In Rio, Chiengjek’s Olympic 400m adventure came to an end in the first round. He ran a time of 52:89. Though, in some ways, his run was just as inspiring as champion Wayde van Niekerk’s world record dash.

The final South Sudanese team member, Paulo Amotun Lokoro, was raised as a cattle herder before civil war forced his family to flee to Kenya in 2004.

“If I do something better in my life, I want to help the refugees who have suffered like me,” Amotun said of his Olympic opportunity. “So many refugees have talent but don’t have a chance.”

Amotun ran in the same heat as reigning Olympic champion Taoufik Makhloufi, where he finished in 4:03.96 to the Algerian’s 3:46.82.

Yonas Kinde is the only refugee team member yet to compete in Rio. He will take part in the men’s marathon Sunday.
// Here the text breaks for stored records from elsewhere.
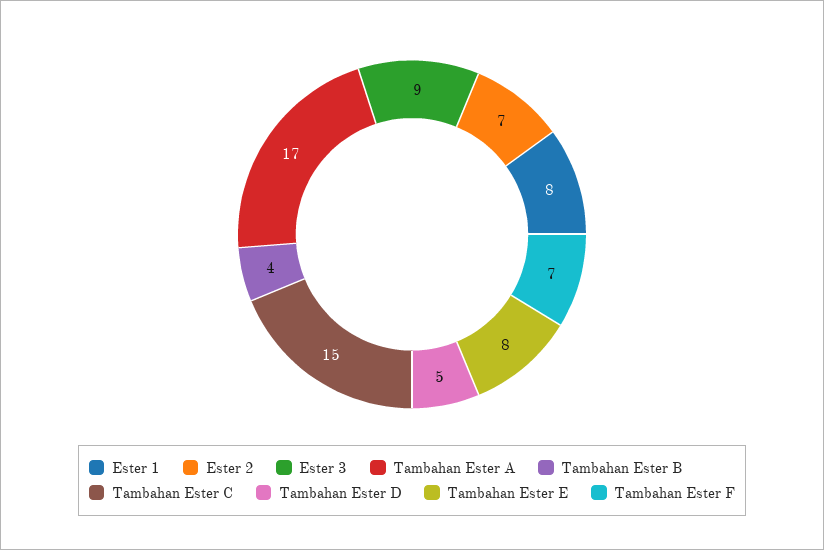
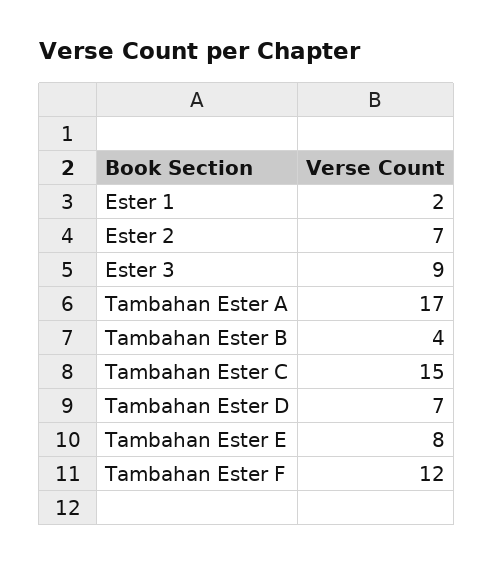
  {
-   "Ester 1": 8,
+   "Ester 1": 2,
    "Ester 2": 7,
    "Ester 3": 9,
    "Tambahan Ester A": 17,
    "Tambahan Ester B": 4,
    "Tambahan Ester C": 15,
-   "Tambahan Ester D": 5,
+   "Tambahan Ester D": 7,
    "Tambahan Ester E": 8,
-   "Tambahan Ester F": 7
+   "Tambahan Ester F": 12
  }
Kinde, originally from Ethiopia, now works as a taxi driver in Luxembourg.

Unlike the rest of the refugee team, Kinde’s personal best time at his event would qualify him for the Olympics anyway.

“I’ve won many races but I didn’t have a nationality to participate in the Olympic Games or the European championships,” Kinde said. “It’s very good news for refugee athletes that Olympic Solidarity have given us this chance to participate here.”

A giant mural painted in celebration of the refugee team lines Olympic Boulevard in the renovated port district in Rio.

The graffiti, created by artists Rodrigo Sini and Cety Soledade, honors the ten stateless Olympic athletes.